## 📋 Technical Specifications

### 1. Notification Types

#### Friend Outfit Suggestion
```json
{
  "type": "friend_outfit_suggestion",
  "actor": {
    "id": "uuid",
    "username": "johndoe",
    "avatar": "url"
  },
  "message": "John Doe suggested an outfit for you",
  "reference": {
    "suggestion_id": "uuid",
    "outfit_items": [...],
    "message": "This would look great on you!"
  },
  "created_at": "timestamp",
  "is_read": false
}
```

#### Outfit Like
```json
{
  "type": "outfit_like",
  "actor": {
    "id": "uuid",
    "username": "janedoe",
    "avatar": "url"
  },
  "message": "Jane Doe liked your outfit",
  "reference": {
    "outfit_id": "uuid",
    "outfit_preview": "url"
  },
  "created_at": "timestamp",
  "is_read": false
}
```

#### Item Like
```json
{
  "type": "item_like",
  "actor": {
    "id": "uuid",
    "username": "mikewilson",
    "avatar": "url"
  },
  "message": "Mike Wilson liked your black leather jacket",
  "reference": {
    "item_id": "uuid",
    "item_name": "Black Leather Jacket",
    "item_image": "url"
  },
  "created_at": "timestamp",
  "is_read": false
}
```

#####

• [Assigned task]:
Print the material above once more, exactly.

• [Exercise output]:
## 📋 Technical Specifications

### 1. Notification Types

#### Friend Outfit Suggestion
```json
{
  "type": "friend_outfit_suggestion",
  "actor": {
    "id": "uuid",
    "username": "johndoe",
    "avatar": "url"
  },
  "message": "John Doe suggested an outfit for you",
  "reference": {
    "suggestion_id": "uuid",
    "outfit_items": [...],
    "message": "This would look great on you!"
  },
  "created_at": "timestamp",
  "is_read": false
}
```

#### Outfit Like
```json
{
  "type": "outfit_like",
  "actor": {
    "id": "uuid",
    "username": "janedoe",
    "avatar": "url"
  },
  "message": "Jane Doe liked your outfit",
  "reference": {
    "outfit_id": "uuid",
    "outfit_preview": "url"
  },
  "created_at": "timestamp",
  "is_read": false
}
```

#### Item Like
```json
{
  "type": "item_like",
  "actor": {
    "id": "uuid",
    "username": "mikewilson",
    "avatar": "url"
  },
  "message": "Mike Wilson liked your black leather jacket",
  "reference": {
    "item_id": "uuid",
    "item_name": "Black Leather Jacket",
    "item_image": "url"
  },
  "created_at": "timestamp",
  "is_read": false
}
```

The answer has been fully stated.